4:30 PM - 4:45 PM
[SGC40-09] Efficiency of Deep Carbon Subduction: Input, Metamorphic Records, and Bearing on Estimated Sources of Arc Volcanic Gases
Keywords:carbon, subduction, arc volcanism, metamorphism
Franciscan Complex (FC) blueschist-facies rocks, and lower-grade units (lawsonite-albite and lawsonite-blueschist) of the carbonate-poor Catalina Schist (CS), preserve reduced C (RC) concentrations and δ13C, and C:N, similar to those of sediment protoliths, as does the lowest-grade unit of the Schistes Lustres (SL) exposed in the Alps (regardless of carbonate content). In CS units that experienced warmer prograde P-T paths (epidote-blueschist grade and higher), RC is shifted in δ13CVPDB from -25 per mil to as high as -19 per mil, seemingly related to minor loss of C as CH4 during prograde devolatilization. The higher-grade units of the SL extend, to depths of ~70km, the extremely low-P/T trajectory represented by the FC and low-grade CS. Across this range of grade, RC shows little evidence of loss but considerable increase in δ13C toward mantle values (-5 to -6 per mil) related to isotopic exchange with coexisting carbonate. In SL metashales, RC preserves protolith δ13C of -24 to -21 per mil independent of grade and degrees of devolatilization. Reduced C occurs as amorphous carbonaceous matter at low grades, and its transformation to graphite at higher grades presumably enhances isotopic exchange with carbonate. This work implies that much of the RC reservoir is retained to depths beneath volcanic fronts and could be available for transfer into the sub-arc mantle wedge, likely via partial melting (K. Kraft, Lehigh Univ. M.S. thesis, 2018).

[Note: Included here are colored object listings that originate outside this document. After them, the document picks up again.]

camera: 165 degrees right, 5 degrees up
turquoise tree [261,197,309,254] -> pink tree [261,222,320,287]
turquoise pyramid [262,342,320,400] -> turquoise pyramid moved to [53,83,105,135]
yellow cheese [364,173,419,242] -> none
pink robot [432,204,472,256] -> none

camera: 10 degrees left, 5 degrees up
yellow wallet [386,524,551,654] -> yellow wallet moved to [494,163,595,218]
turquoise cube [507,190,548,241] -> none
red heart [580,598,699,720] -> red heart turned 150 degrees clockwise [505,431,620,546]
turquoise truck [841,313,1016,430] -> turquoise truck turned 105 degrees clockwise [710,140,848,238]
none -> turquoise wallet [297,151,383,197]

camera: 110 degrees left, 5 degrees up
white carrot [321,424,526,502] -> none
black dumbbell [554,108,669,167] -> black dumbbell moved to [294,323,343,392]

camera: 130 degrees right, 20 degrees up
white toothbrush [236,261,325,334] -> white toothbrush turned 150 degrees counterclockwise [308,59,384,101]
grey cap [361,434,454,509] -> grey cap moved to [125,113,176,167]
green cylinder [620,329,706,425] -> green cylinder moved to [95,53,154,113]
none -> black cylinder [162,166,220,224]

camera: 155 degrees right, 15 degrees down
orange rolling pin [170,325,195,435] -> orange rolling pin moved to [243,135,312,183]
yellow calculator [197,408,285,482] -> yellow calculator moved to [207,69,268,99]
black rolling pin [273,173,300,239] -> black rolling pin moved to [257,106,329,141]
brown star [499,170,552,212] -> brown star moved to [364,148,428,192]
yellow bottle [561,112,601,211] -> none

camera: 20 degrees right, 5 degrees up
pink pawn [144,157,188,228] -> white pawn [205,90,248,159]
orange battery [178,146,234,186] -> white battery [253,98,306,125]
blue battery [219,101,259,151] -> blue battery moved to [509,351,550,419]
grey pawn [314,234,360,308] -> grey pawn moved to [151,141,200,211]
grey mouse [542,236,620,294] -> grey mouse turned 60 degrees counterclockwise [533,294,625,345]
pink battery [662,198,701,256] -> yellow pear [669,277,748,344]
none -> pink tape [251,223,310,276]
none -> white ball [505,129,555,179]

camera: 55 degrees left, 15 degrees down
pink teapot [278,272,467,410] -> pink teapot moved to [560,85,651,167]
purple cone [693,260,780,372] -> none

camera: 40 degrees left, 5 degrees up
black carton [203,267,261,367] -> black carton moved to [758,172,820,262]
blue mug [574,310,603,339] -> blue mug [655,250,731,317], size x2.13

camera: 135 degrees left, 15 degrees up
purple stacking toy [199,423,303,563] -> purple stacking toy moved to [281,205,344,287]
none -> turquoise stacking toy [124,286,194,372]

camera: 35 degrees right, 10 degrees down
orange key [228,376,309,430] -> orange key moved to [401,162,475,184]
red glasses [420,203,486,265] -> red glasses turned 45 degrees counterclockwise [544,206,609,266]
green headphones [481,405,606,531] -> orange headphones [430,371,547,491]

The blueschist to eclogite facies SL contains carbonate-rich flysch formed prior to and during Eocene subduction of the Piemonte-Liguria Ocean and underplated at 40-70 km depths. We analyzed δ13C and δ18O of carbonate in this unit, over a regional scale, and made field and petrographic observations bearing on mechanisms of C mobilization. A study of decarbonation history by Cook-Kollars et al. (2014) for the same suite demonstrated that, depending on extents of open-system infiltration by H2O-rich fluid, large fractions of initially subducted carbonate could be retained in such rocks to at least 70 km depths. Assessing the magnitude of removal of carbonate via dissolution, at the whole-unit scale, has proven difficult. Isotopic exchange between the reduced and oxidized C reservoirs, and any fractionation during sub-arc mobilization and delivery into the mantle wedge, would have implications for the approach of Sano and Marty (1995) used to estimate proportions of gas from mantle and disparate sediment sources.
Study of along-margin C input flux at the Sunda margin (House et al., 2016; Fall AGU) emphasizes the role of sediment composition, source, and degree of accretion on the nature and size of the deeply subducted C reservoir. Ongoing NSF-funded work on the Hikurangi margin, New Zealand (collaborative with Bruce Christenson-GNS-NZ, Hirochika Sumino-Univ. Tokyo, and Ikuko Wada-Univ. Minnesota), is aimed at resolving C inputs vs. outputs in arc volcanoes and associated hydrothermal systems, in part considering the makeup of the incoming sediment section (based on drilling by IODP Exp. 375), extents of accretion, along-margin thermal structure, and calculated extents of devolatilization. Studies of the Schistes Lustrés and other HP and UHP suites provide insight regarding the structural and geochemical evolution of sediments similar in composition to those subducting at modern margins (e.g., Sunda).